Riparte l’Autunno in Barbagia

Tutto è pronto per la 23esima edizione. Questo fine settimana primo appuntamento a Bitti

NUORO. Un importante riferimento nel panorama del turismo regionale, un progetto di successo in grado di valorizzare economicamente le zone interne e di richiamare oltre 500mila visitatori. Tutto questo, e molto altro ancora, è la rassegna Autunno in Barbagia. 16 appuntamenti e 32 comuni coinvolti, 4 mesi ininterrotti di ribalta delle produzioni locali: sono i numeri della 23esima edizione della manifestazione il cui claim quest’anno si rifà ai versi “Amore ’e coro” di una celebre canzoni in sardo, “Non potho reposare”. Si inizia questo fine settimana a Bitti, con un full immersione nel paese che ospita una delle più interessanti testimonianze della civiltà nuragica, il villaggio santuario di Romanzesu e il museo dell’antico canto a Tenore, e si proseguirà sino al 16 dicembre con le due tappe conclusive di Orune e Ovodda. Nel mezzo decine di appuntamenti con l’enogastronomia, il folk, l'archeologia e la cultura,

La manifestazione, che secondo gli organizzatori è in grado di generare ricavi per una cifra tra gli 8 e i 10 milioni di euro a fronte di un investimento di 400mila euro, è stata presentata ieri mattina nella sala conferenze della camera di Commercio di Nuoro. «A dimostrazione di un brand divenuto ormai solido, verranno confermati tutti gli appuntamenti della scorsa edizione. Il nostro obiettivo è quello di creare un prodotto turistico che offra ai visitatori la possibilità di conoscere le tradizioni e la vera identità del cuore della Sardegna» ha detto Agostino Cicalò, presidente dell’ente camerale.

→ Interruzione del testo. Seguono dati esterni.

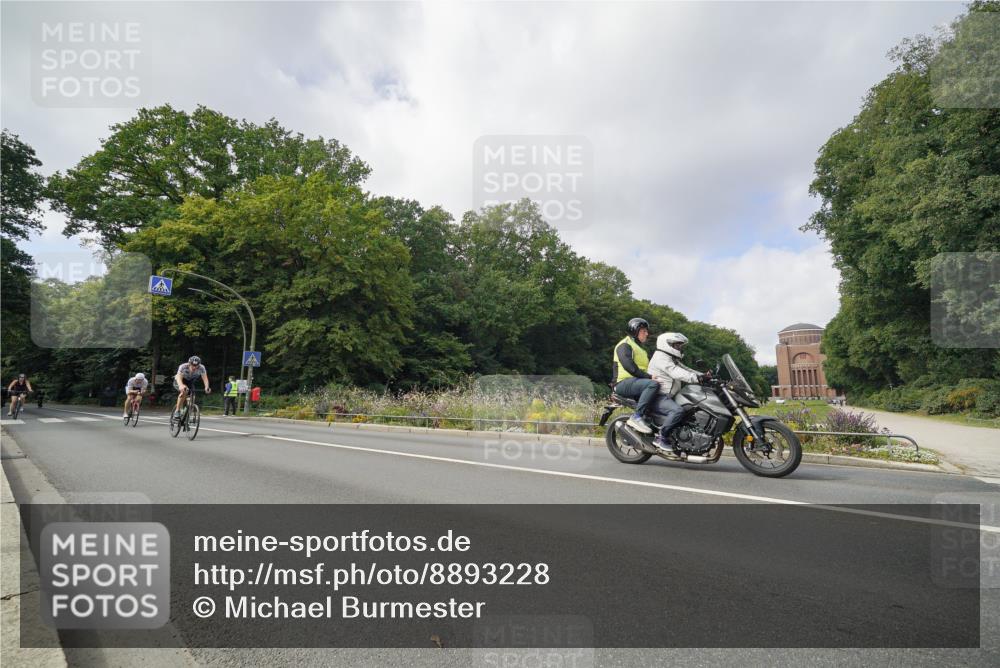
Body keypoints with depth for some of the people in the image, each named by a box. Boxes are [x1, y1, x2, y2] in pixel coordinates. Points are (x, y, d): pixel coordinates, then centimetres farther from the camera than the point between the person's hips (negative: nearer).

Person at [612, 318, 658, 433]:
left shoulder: (640, 348, 29)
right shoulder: (624, 345, -3)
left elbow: (648, 367, 23)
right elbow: (629, 366, -17)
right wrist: (649, 377, -22)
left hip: (637, 381, 9)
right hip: (624, 383, -9)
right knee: (653, 384, -33)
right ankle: (637, 417, -34)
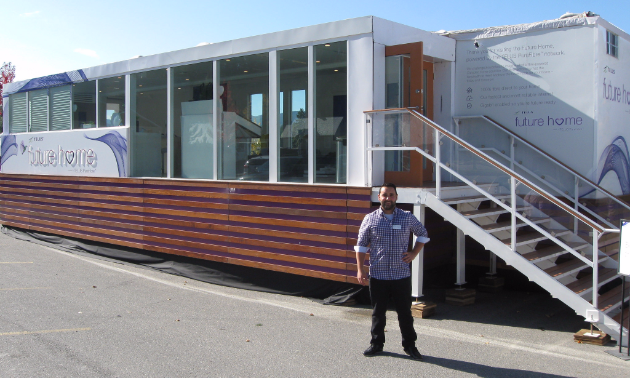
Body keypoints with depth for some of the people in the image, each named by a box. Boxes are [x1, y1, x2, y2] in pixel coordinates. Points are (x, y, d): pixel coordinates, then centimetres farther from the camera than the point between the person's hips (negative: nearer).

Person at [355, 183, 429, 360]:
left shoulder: (407, 218, 2)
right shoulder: (370, 219, 0)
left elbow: (422, 234, 18)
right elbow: (361, 245, 2)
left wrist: (414, 254, 6)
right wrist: (360, 270, -4)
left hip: (402, 275, 0)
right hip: (378, 276, 0)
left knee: (405, 312, 8)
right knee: (378, 312, 10)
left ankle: (410, 345, 22)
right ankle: (376, 344, 25)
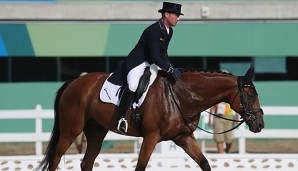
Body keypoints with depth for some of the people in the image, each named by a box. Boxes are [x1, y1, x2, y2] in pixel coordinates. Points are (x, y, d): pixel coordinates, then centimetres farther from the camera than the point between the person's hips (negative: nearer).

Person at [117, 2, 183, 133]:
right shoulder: (154, 30, -25)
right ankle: (121, 117, -25)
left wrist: (170, 68, -2)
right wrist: (170, 69, -34)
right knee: (133, 85, -34)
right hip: (137, 62, -10)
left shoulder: (169, 31, 5)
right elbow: (155, 56, -29)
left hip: (151, 63, 10)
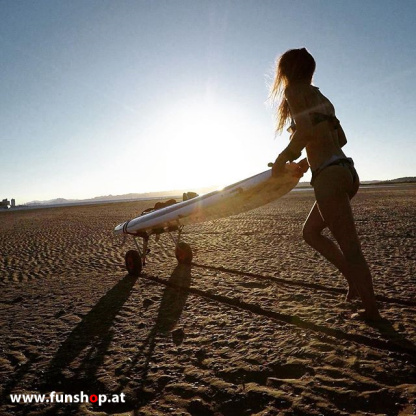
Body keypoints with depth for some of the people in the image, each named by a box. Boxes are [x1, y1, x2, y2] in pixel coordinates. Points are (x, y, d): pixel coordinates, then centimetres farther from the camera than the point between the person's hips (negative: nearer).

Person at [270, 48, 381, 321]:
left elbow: (307, 129, -21)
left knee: (349, 246, -1)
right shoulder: (321, 97, 21)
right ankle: (355, 280, 21)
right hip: (345, 171, 9)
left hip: (329, 176, -9)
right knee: (310, 231, 21)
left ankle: (372, 311, 10)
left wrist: (285, 157, -7)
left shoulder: (294, 90, -2)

In questi 23 anni di vita “Autunno in Barbagia” è riuscita a espandersi oltre i confini regionali, come testimoniato anche dalla visibilità nelle riviste nazionali ed internazionali, a partire New York Times. «La vera forza di Autunno in Barbagia è stata ed è tuttora quella di costituire una rete tra le amministrazioni locali e le imprese del territorio» ha dichiarato il neo presidente dell’Aspen, Roberto Cadeddu. «L’obiettivo che noi tutti ci prefiggiamo – ha aggiunto i – è quello e di innalzare il livello qualitativo dell’offerta ed ancora quello di riuscire a vendere il prodotto in maniera sempre più convincente, anche al di fuori dei confini della Sardegna» . Per far ciò quest’anno l’azienda speciale della Camera di commercio nuorese ha intensificato l’attività
nei canali social con un occhio di riguardo per il mercato internazionale. «Abbiamo investito sui canali esteri sia attraverso i tour operator che i media» ha sottolineato il direttore dell'Aspen Roberto Sau. La campagna ha riguardato in particolare due nazioni: la Germania e l’ Olanda.